# Passage provided
* * *

Core Tip: Bio-impedance analysis (BIA) has been validated as an accurate and reliable tool for determining fluid status in chronic kidney disease (CKD) patients but is not widely available in low-income settings. In this study we assess how a clinical score (CS) compares with BIA in this population for possible use as a low-cost substitute where BIA is not available. Patients with a CS score greater than 4 were considered to have fluid overload (FO), and detected using this parameter in 58.75% of patients. CSs of ≤ 4 represented no FO, and represented 41.25% of patients. The CS had a sensitivity of 63% and a specificity of 78% in making a diagnosis of FO compared with BIA, which was used as the reference in patients with CKD on maintenance haemodialysis.

* * *

# Record excerpts
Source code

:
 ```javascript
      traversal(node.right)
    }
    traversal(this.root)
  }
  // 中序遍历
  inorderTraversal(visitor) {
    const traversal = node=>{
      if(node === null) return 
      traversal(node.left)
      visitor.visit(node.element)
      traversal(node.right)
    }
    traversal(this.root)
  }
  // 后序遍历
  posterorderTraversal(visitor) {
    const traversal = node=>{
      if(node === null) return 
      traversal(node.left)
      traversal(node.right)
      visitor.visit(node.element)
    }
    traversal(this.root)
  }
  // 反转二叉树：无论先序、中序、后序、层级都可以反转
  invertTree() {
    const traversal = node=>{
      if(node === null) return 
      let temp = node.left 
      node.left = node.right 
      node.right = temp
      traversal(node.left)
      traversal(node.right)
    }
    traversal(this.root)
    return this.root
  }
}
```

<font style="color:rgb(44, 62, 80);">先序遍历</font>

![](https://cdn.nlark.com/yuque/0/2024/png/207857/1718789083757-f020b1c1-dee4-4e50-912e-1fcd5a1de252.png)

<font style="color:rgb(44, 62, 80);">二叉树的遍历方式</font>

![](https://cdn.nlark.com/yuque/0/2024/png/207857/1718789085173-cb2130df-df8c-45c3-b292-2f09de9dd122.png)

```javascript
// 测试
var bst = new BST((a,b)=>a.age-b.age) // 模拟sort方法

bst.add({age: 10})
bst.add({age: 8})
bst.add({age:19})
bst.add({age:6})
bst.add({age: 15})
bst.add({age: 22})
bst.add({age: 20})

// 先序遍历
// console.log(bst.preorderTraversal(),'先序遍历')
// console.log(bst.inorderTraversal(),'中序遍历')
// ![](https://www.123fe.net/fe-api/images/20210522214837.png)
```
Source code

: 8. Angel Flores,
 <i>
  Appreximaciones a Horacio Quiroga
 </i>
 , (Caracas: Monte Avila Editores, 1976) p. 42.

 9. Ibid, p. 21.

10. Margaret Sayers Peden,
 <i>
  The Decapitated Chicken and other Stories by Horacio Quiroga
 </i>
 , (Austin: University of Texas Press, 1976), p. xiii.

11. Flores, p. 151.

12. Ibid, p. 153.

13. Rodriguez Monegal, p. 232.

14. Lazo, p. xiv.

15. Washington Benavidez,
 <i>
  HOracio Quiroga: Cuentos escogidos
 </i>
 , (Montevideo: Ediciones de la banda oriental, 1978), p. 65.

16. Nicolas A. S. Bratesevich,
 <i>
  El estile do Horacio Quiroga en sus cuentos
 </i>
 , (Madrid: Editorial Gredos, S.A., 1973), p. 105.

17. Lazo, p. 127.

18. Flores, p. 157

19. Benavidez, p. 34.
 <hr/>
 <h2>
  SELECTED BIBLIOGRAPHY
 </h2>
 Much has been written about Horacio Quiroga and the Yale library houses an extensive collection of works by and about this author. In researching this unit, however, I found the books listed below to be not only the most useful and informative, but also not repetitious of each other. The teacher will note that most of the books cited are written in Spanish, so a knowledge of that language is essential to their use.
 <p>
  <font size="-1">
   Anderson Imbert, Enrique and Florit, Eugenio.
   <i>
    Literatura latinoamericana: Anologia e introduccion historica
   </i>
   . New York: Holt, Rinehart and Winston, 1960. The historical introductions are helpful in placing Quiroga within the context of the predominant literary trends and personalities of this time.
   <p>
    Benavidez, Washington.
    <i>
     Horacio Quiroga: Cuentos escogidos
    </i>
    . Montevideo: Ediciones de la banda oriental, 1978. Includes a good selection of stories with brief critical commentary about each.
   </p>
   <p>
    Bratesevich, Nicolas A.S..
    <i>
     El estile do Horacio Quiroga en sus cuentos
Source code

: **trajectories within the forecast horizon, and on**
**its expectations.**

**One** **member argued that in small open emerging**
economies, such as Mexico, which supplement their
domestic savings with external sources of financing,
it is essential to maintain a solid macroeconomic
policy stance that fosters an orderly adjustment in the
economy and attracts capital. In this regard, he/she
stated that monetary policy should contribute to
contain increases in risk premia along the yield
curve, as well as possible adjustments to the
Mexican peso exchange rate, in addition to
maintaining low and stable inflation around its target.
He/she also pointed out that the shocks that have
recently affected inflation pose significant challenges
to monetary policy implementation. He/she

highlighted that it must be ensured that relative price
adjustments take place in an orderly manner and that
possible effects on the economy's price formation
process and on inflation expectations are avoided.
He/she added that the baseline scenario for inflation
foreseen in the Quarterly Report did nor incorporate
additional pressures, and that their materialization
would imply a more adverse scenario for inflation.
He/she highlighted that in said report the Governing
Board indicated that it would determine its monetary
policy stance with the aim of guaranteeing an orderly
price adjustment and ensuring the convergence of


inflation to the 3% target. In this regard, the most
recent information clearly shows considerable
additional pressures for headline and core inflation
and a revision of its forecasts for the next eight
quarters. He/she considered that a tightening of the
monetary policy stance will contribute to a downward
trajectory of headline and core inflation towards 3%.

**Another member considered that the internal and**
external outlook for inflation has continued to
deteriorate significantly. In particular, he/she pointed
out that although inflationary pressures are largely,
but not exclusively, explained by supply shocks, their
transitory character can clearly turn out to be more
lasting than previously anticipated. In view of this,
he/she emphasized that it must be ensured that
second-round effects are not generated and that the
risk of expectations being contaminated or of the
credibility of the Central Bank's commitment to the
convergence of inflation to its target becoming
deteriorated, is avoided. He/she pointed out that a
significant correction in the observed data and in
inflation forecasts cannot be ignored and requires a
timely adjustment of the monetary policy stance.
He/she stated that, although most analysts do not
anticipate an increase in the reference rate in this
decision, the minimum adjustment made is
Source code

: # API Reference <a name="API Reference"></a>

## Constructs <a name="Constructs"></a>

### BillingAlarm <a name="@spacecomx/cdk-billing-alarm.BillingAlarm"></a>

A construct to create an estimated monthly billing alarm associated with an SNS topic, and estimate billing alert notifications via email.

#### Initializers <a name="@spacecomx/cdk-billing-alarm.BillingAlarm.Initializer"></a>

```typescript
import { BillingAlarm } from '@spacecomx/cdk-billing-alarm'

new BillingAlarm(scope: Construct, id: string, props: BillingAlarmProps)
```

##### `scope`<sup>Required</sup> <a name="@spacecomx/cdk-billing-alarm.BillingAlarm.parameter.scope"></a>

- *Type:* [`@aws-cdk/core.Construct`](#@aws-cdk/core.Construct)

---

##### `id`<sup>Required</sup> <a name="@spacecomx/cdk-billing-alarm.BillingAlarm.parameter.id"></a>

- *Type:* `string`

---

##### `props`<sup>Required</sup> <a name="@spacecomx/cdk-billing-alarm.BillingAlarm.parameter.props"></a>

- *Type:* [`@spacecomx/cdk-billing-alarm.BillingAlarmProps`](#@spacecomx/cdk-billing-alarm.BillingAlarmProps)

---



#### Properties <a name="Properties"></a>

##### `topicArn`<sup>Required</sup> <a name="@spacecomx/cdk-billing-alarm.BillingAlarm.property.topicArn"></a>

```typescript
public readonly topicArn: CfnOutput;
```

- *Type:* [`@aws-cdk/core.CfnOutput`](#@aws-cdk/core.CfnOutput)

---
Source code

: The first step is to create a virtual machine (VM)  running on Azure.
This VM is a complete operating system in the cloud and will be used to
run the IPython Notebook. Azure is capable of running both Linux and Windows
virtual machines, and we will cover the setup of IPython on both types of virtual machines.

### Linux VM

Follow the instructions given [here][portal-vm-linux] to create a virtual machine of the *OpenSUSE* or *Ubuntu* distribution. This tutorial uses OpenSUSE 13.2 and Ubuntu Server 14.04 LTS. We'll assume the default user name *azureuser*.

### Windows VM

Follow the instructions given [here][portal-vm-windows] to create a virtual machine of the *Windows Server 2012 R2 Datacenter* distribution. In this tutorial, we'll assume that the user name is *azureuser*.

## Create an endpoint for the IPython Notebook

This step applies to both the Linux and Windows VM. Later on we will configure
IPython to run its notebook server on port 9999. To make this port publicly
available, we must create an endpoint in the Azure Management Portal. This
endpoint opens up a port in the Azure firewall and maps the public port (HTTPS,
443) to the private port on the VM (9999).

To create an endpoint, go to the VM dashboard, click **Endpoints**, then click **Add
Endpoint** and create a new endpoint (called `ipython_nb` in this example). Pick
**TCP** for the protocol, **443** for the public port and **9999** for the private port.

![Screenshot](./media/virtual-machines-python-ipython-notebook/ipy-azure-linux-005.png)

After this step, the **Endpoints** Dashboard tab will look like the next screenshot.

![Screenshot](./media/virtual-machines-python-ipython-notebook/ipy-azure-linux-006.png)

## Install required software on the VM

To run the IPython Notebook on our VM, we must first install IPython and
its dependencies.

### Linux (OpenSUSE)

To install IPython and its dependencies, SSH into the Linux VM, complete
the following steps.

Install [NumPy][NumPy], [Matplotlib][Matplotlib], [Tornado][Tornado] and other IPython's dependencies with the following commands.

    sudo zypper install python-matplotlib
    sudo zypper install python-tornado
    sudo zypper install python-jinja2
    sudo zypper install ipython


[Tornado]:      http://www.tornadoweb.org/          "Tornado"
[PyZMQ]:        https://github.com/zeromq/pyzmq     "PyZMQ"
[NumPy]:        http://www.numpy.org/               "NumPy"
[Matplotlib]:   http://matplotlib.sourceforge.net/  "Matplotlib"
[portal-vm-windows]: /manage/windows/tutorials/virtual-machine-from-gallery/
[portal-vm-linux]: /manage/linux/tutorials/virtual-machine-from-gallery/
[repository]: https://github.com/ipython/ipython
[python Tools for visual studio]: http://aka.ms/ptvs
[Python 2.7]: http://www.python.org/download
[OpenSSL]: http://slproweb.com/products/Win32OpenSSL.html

* * *

Copy the part of the passage on fluid status in kidney disease that opens with the words "Core Tip: Bio-impedance" and closes with "on maintenance haemodialysis.", swapping "low-cost substitute" for "inexpensive alternative". The data shown above are separate from the passage on fluid status in kidney disease.

# Exercise answer
Core Tip: Bio-impedance analysis (BIA) has been validated as an accurate and reliable tool for determining fluid status in chronic kidney disease (CKD) patients but is not widely available in low-income settings. In this study we assess how a clinical score (CS) compares with BIA in this population for possible use as a inexpensive alternative where BIA is not available. Patients with a CS score greater than 4 were considered to have fluid overload (FO), and detected using this parameter in 58.75% of patients. CSs of ≤ 4 represented no FO, and represented 41.25% of patients. The CS had a sensitivity of 63% and a specificity of 78% in making a diagnosis of FO compared with BIA, which was used as the reference in patients with CKD on maintenance haemodialysis.